The investigators focused on matrices in W = {W_q, W_k, W_v, W_o, U_in, U_out}, which consist of matrices in MLP and attention layers. The number of layers represents the layer in which the investigator intervened (the first layer was indexed from 0). For example, Llama-2 has 32 layers, so l ∈ {0, 1, 2,・31}.
Finally, ρ ∈ [0, 1) describes which part of the largest rank should be kept when doing a low-rank approximation. For example, set
, the matrix has a maximum rank of d. The researchers replaced it with a ⌊ρ・d⌋-approximation.
Figure 1 below is an example of a LASER, where τ = U_in and l = L represent the weight matrix of the first layer of MLP to be updated in the Transformer block of the L^th layer. The other parameter controls the k in the rank-k approximation.
LASER can limit the flow of certain information in a network and unexpectedly produce significant performance benefits. These interventions can also be easily combined, such as applying a set of interventions in any order
。
The LASER method is simply a simple search for such interventions and modified to maximize benefits.
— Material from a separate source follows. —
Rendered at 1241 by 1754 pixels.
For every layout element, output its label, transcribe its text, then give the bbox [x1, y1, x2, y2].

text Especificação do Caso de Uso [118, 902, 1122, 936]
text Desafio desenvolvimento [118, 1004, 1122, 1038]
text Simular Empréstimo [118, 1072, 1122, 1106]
However, there are many other ways to combine these interventions, which is the direction of future work by researchers.
Experimental results
In the experimental part, the researchers used a GPT-J model pre-trained on the PILE dataset, which has 27 layers and 6 billion parameters. The model's behavior is then evaluated on the CounterFact dataset, which contains samples of triples (topics, relationships, and answers) with three paraphrased prompts for each question.
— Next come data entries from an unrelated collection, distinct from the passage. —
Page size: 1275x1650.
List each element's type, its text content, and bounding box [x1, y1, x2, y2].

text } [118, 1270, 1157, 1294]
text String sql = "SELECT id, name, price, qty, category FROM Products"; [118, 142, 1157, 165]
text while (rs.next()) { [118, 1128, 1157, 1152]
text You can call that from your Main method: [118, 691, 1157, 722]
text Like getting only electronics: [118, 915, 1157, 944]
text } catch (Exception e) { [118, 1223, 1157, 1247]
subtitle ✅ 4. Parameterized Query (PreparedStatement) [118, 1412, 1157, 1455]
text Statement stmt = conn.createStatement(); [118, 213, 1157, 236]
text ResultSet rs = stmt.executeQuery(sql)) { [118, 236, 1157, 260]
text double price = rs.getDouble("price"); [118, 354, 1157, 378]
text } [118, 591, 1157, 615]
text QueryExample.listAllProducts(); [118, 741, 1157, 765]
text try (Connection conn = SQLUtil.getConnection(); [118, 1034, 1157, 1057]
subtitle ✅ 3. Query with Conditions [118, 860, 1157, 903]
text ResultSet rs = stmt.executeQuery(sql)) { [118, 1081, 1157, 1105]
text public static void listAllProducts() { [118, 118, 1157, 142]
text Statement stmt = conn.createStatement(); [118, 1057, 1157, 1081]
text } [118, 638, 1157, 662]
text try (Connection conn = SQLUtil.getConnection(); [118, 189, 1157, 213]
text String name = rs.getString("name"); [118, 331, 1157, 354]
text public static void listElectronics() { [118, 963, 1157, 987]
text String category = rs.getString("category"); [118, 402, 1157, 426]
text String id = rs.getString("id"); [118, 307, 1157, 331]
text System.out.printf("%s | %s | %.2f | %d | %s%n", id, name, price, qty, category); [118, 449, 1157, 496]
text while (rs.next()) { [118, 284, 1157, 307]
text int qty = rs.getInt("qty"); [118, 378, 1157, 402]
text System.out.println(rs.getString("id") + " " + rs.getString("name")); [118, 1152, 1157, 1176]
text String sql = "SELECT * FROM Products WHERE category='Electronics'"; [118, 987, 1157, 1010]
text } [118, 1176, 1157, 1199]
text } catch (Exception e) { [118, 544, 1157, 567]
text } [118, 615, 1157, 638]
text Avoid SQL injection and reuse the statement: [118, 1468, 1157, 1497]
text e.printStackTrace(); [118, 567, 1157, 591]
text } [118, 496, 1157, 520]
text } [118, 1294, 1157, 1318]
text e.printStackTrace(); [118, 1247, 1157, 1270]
The first is the analysis of the GPT-J model on the CounterFact dataset. Figure 2 below illustrates the effect of applying a different number of downgrades to each matrix in a Transformer architecture on the dataset classification loss. Each of these Transformer layers consists of a small two-layer MLP, with separate input and output matrices. Different colors indicate different percentages of removed components.
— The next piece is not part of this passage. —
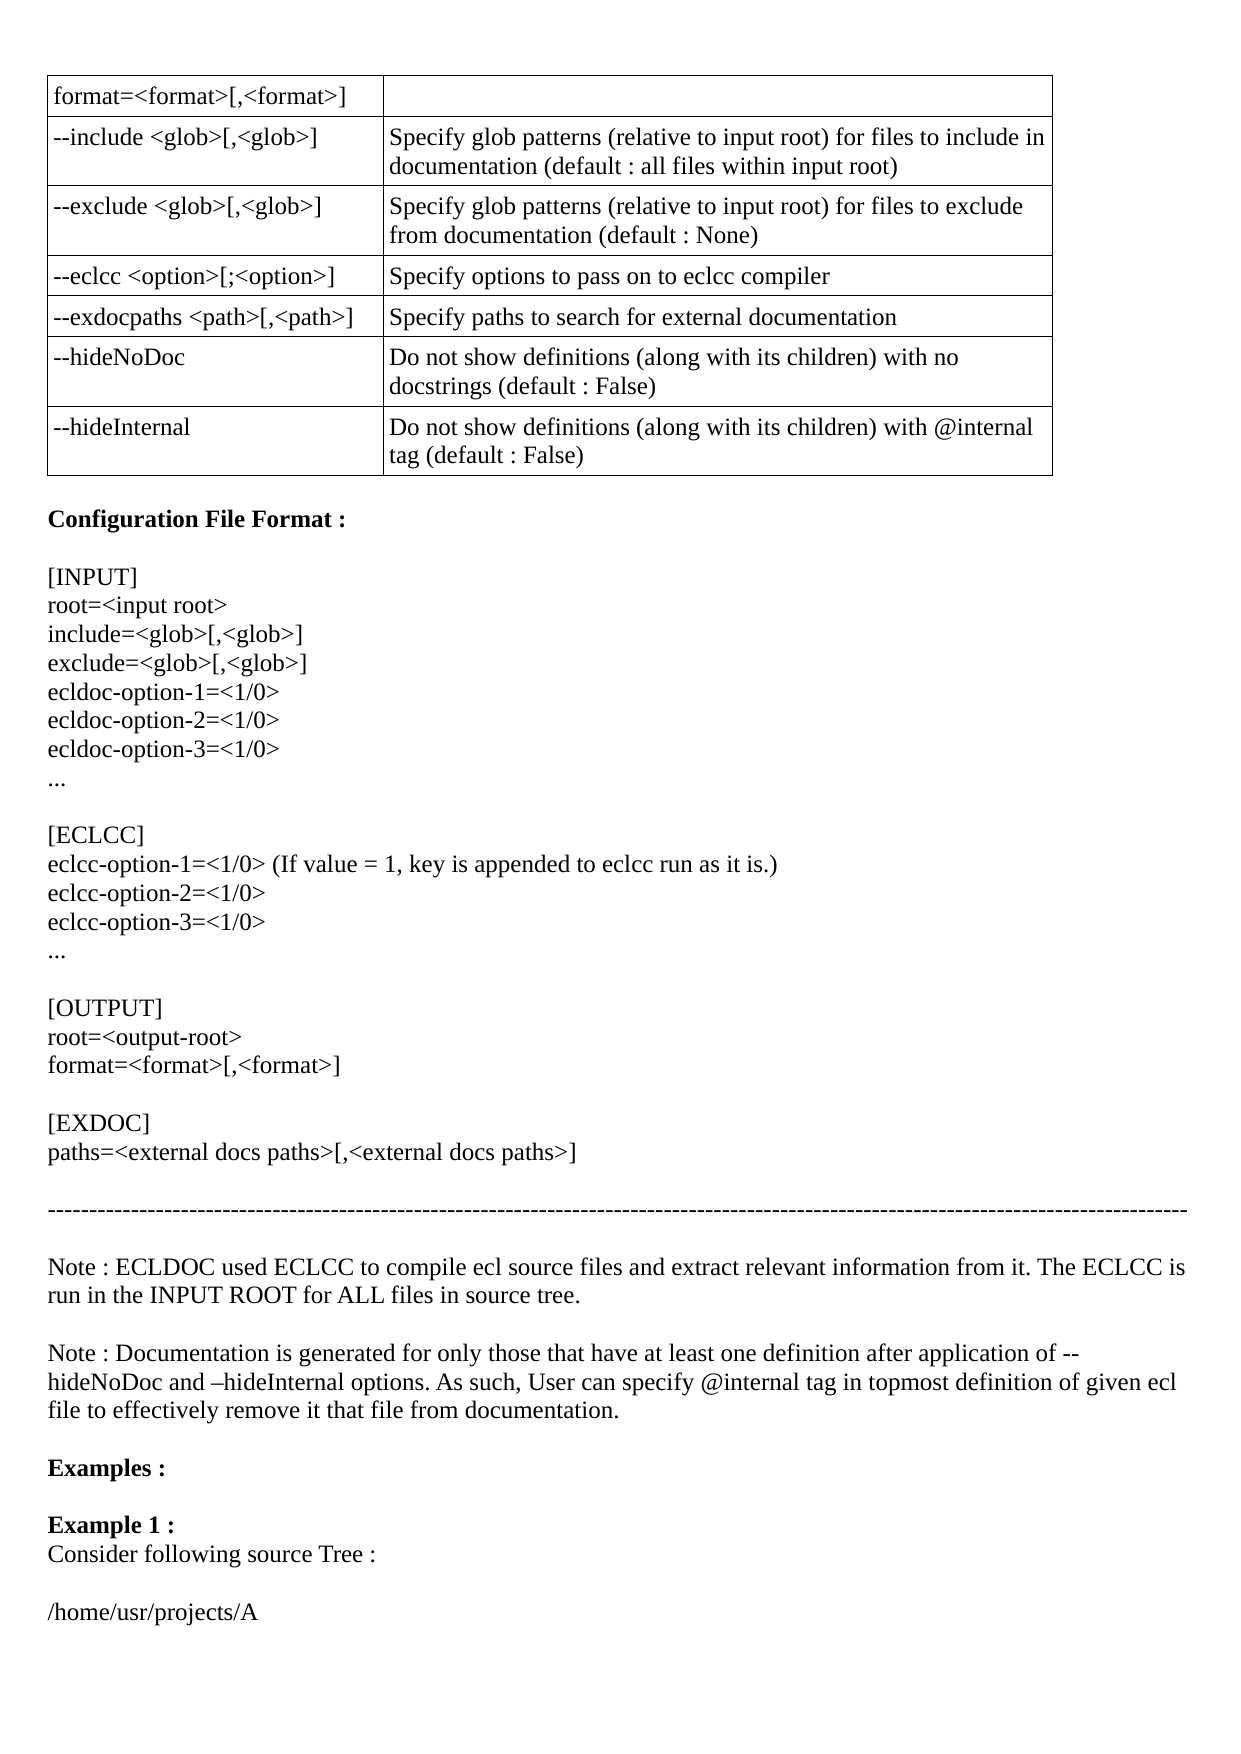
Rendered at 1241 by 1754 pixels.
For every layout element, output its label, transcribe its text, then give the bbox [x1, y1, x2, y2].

In terms of improving the accuracy and robustness of paraphrasing, as shown in Figure 2 above and Table 1 below, the researchers found that the factual accuracy of the GPT-J model on the CounterFact dataset increased from 13.1% to 24.0% when downgrading on a single layer. It's important to note that these improvements are only the result of downgrading and do not involve any further training or fine-tuning of the model.
The researchers found that the facts recovered by the reduced rank are most likely to appear very rarely in the data, as shown in Figure 3 below.
What are the higher-order components stored? Researchers use higher-order components to approximate the final weight matrix (unlike LASER, which uses lower-order components to approximate), as shown in Figure 5(a) below. When using a different number of higher-order components to approximate the matrix, they measured the mean cosine similarity of the true answer relative to the predicted answer, as shown in Figure 5(b) below.
Finally, the researchers evaluated the generality of their findings on multiple language comprehension tasks for three different LLMs. For each task, they evaluated the model's performance by generating three metrics: accuracy, classification accuracy, and loss. As shown in Table 1 above, even a large downgrade does not result in a decrease in model accuracy, but can improve model performance.